While he sought to assure farmers that the EU subsidies they currently received would continue in the medium term, he insisted that change was vital both for Defra and the sector. Gove also predicted that some farmers may seek to leave the industry as the Basic Payments Scheme – the EU’s largest subsidy to farmers – was wound down post-Brexit.

“I want to develop a new method of providing financial support for farmers which moves away from subsidies for inefficiency to public money for public good,” Gove said

He said he envisaged guaranteeing BPS payments continued for a transition period in England that “should last a number of years beyond the implementation period [expected to commence in March 2019]”, depending on the outcome of a yet-to-be-launched consultation.

However the environment secretary said the largest BPS payments made to farmers in England would be reduced throughout the period, while compliance with some of the current “onerous” EU requirements for the payments would not be enforced.

He conceded that the change in subsidy regime may prompt some farmers to leave the industry, and that Defra would look at ways to support them.

Defra – and more precisely its Rural Payments Agency – has been strongly criticised for delays in distributing BPS funds to farmers in recent years.

Gove said he was “encouraged but not satisfied” that the RPA had paid more than 91% of farmers their BPS entitlement for the year by the end of December. 

“I am looking for a new chair of the RPA to work with the chief executive and his team to drive further improvement,” he said.

Elsewhere in his speech, Gove said Defra would need to change its approach to inspection following Brexit, and freedom from Common Agricultural Policy rules. 

“We inspect too often, too ineffectively and in far too many cases for the wrong things,” he said.

“At any moment, a farmer could be visited by the Rural Payments Agency, Natural England, The Animal Plant and Health Agency, the Environment Agency or their local authority. 

“Each body may ask for slightly different information, or even the same information in a slightly different way.”

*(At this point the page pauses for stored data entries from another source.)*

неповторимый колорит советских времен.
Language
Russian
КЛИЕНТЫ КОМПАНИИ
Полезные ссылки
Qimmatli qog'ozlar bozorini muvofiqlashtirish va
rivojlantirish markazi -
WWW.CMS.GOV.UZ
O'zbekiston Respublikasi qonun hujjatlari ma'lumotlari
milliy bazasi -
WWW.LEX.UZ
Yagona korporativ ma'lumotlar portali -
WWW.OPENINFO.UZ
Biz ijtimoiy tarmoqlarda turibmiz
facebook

Gove said he wanted to explore ways the number of inspections faced by farmers could be reduced at the same time as making them “more genuinely risk-based” and focused on areas where standards were not currently high enough.

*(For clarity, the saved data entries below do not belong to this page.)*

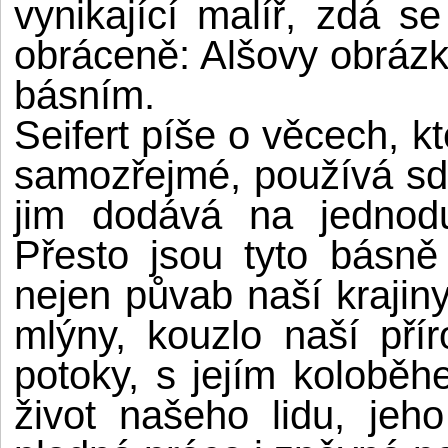
vynikající malíř, zdá s
obráceně: Alšovy obrázk
básním.
Seifert píše o věcech, k
samozřejmé, používá sd
jim dodává na jednoduc
Přesto jsou tyto básně
nejen půvab naší krajiny
mlýny, kouzlo naší přír
potoky, s jejím koloběh
život našeho lidu, jeh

“The CAP’s inflexibilities, including the ever present fear of disallowance, means we inspect rigidly for precise field margin dimensions and the exact locations of trees in a near-pointless exercise in bureaucratic box-ticking while, at the same time, we inspect haphazardly and inefficiently for genuine lapses such as poor slurry management or inadequate animal welfare,” he said.

Gove said he also wanted to develop a “single, scaled measure” of how individual farmers performed against a “sensible basket of indicators” that brought together soil health, pollution-control, animal welfare and contribution to water quality.

“There are already a number of ways in which farmers can secure recognition for high animal welfare or environmental standards from the Red Tractor scheme to the Leaf mark,” he said.

“Outside the EU, we could establish a measure of farm and food quality which would be world-leading.”